The European Data Forum (EDF) is a meeting place for industry, research, policymakers and community initiatives to discuss the challenges of Big Data and the emerging Data Economy and to develop suitable action plans for addressing these challenges. Of special focus within the EDF are Small and Medium-sized Enterprises (SMEs), since they are driving innovation and competition in many data-driven economic sectors. The range of topics discussed at the European Data Forum ranges from novel data-driven business models (e.g. data clearing houses), over technology innovations (e.g. Linked Data Web) to societal aspects (e.g. open governmental data as well as data privacy and security).

The volume of data being digitally stored and exchanged is growing exponentially. We are on the verge of an era where every device is online, ubiquitous sensors generate continuous streams of data, very high bandwidth data conduits expand to carry high definition media, and information complexity rises with richly annotated content. Major data sources are the internet of things and sensors that collect data about the physical space, as well as search engines, social media sites, eCommerce portals, open government data initiatives and other similar means that produce digital fingerprints of our social behaviour. In short, the sheer amount of data offered and consumed on the Internet will steadily increase by orders of magnitude.
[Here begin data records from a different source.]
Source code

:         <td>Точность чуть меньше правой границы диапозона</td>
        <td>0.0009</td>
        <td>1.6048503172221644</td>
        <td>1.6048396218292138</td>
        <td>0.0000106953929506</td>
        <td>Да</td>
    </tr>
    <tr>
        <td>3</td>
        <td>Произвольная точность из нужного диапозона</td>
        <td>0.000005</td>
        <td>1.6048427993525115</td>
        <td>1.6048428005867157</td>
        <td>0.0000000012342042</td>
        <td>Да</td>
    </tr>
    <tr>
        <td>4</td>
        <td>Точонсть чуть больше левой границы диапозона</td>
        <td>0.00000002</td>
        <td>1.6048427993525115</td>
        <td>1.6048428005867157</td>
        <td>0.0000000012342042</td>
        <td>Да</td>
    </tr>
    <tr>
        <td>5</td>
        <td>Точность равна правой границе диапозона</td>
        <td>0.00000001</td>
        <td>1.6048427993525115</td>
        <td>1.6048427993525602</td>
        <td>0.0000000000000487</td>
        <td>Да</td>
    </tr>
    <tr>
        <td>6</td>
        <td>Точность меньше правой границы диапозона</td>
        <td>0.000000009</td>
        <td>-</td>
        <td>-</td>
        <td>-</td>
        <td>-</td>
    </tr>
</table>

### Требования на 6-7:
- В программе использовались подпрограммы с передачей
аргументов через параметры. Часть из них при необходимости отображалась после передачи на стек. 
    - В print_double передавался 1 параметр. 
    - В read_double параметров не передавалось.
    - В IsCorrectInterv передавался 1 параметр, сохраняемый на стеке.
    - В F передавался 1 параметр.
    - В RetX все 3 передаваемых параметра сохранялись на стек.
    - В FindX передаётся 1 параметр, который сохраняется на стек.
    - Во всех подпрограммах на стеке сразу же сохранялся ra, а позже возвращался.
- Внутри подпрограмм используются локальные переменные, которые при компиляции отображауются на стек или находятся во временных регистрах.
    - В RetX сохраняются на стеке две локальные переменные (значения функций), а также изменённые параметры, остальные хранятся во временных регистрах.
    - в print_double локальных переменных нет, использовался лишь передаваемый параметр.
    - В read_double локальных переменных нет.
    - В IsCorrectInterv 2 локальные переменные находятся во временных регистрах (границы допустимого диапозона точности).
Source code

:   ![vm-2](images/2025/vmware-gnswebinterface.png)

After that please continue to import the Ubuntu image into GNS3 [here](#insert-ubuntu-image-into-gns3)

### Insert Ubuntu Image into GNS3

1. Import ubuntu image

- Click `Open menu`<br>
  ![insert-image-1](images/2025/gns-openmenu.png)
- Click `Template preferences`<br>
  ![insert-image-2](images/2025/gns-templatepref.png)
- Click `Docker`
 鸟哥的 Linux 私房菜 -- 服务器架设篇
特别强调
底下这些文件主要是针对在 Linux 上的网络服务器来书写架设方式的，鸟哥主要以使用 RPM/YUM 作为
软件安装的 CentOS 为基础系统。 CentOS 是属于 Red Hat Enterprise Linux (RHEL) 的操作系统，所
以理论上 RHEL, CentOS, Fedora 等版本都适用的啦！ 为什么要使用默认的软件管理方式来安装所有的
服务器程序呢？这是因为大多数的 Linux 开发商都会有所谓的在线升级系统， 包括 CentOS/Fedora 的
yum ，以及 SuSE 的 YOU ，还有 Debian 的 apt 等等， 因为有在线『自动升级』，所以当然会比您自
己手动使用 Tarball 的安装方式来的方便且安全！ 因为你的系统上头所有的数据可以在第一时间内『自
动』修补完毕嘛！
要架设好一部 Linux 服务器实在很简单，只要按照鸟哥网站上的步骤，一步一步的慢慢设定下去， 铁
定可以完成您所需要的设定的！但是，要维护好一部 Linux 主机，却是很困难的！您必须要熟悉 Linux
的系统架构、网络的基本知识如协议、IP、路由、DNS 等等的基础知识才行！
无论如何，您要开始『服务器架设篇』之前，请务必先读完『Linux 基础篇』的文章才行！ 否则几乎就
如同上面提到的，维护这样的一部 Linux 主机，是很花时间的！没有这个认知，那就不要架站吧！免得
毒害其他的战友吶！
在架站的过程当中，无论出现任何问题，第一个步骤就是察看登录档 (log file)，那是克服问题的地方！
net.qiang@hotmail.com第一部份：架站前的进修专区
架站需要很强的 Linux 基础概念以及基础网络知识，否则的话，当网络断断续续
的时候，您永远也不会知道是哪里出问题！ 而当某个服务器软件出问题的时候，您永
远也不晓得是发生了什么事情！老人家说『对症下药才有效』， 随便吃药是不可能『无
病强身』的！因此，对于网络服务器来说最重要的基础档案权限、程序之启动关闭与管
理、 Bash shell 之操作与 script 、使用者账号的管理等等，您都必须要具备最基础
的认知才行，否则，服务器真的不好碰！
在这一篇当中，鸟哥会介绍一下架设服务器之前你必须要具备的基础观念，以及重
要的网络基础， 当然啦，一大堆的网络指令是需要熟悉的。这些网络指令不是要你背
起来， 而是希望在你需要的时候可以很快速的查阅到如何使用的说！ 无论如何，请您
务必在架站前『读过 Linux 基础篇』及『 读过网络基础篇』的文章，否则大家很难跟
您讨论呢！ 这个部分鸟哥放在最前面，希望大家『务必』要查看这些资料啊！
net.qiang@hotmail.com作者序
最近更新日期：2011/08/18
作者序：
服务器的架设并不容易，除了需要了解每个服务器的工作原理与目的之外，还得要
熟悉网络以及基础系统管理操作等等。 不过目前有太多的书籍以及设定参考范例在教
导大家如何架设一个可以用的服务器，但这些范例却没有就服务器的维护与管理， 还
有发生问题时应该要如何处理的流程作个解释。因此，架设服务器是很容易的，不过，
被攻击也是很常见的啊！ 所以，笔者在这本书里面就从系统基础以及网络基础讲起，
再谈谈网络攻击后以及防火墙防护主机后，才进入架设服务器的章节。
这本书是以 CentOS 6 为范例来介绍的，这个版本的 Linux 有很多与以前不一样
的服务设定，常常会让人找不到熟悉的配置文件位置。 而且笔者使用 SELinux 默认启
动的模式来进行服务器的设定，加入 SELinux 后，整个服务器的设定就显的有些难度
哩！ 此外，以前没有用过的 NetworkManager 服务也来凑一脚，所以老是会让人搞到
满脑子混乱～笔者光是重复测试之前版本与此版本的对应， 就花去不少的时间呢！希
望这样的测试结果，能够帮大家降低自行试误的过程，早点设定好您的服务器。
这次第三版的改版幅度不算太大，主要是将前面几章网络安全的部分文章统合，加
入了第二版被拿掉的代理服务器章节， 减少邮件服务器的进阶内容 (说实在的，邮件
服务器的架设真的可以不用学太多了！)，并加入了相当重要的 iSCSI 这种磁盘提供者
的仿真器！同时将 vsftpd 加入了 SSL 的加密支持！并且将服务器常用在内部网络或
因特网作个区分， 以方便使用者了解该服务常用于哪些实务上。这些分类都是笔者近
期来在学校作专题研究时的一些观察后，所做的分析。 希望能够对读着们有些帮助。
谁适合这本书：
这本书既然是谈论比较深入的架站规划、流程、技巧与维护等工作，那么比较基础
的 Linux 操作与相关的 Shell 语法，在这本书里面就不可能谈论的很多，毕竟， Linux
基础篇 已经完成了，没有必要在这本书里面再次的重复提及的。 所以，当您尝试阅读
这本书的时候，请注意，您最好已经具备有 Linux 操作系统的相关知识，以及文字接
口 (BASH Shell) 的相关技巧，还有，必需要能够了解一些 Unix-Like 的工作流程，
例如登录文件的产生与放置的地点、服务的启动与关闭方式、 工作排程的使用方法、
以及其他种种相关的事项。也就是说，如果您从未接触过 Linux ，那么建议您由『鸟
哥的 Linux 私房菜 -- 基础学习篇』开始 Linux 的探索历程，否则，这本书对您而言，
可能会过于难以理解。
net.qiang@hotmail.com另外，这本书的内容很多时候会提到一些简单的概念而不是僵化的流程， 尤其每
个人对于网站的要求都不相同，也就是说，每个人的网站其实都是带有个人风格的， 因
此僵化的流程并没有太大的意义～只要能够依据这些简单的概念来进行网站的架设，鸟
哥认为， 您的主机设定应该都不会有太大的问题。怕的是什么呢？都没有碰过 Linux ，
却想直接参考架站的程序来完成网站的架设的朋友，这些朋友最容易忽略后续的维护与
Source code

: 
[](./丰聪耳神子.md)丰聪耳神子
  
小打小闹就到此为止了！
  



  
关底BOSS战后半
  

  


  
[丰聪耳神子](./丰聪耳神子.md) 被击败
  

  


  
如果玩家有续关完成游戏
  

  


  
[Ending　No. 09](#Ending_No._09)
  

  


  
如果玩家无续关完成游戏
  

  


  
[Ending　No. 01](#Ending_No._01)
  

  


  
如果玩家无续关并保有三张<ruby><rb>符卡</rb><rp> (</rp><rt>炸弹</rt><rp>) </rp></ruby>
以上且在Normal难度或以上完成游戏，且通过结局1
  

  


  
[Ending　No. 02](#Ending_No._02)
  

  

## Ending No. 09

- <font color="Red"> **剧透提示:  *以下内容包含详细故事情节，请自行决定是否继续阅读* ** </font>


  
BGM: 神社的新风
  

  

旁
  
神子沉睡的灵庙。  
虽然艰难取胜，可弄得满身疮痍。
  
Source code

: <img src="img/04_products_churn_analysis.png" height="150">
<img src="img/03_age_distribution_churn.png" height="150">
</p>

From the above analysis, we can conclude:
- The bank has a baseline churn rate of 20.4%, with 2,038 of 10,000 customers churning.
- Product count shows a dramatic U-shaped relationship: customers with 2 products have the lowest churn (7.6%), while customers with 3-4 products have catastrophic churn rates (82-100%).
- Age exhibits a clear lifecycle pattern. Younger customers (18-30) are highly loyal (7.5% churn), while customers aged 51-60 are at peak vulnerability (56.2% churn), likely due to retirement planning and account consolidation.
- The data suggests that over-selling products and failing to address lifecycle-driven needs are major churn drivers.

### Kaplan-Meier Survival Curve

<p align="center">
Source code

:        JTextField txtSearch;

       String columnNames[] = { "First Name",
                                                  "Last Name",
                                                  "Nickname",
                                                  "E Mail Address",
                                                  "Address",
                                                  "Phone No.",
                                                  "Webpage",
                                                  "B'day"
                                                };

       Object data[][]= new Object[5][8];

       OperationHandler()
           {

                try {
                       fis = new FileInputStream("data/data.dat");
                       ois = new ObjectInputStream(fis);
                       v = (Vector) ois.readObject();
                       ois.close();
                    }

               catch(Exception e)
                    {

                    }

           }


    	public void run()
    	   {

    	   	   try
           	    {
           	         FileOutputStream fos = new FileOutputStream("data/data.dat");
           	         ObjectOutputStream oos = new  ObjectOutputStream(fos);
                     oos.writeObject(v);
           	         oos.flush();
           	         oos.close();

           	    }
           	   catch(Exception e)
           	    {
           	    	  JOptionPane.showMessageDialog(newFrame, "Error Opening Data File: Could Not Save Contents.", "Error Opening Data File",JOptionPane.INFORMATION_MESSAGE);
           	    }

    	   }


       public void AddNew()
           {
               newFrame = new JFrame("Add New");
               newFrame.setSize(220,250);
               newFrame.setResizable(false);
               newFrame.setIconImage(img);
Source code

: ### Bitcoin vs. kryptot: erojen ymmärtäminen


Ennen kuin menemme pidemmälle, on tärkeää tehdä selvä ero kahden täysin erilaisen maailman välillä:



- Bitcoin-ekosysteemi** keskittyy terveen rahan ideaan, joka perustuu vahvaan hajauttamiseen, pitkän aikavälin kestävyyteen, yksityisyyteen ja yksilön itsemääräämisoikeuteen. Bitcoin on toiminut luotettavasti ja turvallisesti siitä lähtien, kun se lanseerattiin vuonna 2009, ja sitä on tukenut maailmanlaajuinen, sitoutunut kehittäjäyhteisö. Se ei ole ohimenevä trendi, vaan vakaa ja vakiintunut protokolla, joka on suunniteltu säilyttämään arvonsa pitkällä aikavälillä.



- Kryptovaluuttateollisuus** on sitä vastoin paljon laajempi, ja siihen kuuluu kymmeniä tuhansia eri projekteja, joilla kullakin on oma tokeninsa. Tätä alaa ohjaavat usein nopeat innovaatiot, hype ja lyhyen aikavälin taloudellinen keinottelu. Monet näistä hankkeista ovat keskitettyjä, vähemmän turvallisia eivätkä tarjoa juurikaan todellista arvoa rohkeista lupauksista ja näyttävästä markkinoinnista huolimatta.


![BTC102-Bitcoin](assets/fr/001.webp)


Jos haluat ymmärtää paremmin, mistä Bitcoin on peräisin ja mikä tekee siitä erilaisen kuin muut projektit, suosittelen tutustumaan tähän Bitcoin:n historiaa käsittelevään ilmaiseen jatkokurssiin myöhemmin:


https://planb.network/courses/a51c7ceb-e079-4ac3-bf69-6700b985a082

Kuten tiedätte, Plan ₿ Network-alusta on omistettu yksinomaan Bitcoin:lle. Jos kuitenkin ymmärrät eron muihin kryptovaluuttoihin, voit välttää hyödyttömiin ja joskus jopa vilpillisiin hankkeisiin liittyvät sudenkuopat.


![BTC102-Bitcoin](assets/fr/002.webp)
Obviously, these data generate the potential for many new types of products and services. The accessibility of public services can be improved for open and linked data, smart traffic and cities can improve mobility, products can report their life cycles, monitoring their provenance and quality, social trends can be recognized and turned into services, and products can come closer to meeting consumers’ needs. We foresee a whole new industry implementing services on top of large data streams. The impact of this emerging economic sector - the data economy - may soon outrange the current importance of the software industry. The gist of the matter is to turn large streams of data into added value for the public and private sector. This industry can help to increase the efficiency of processes working with these data, it can provide transparency, support well-informed decision making, and enable new services not possible today (e.g., smart cities, interactive trend analysis or seamless data flows along value creation chains). Clearly, research, engineering, policy making for the Data Economy and the exploitation of the unprecedented wealth of data have become keys to the Future of Europe.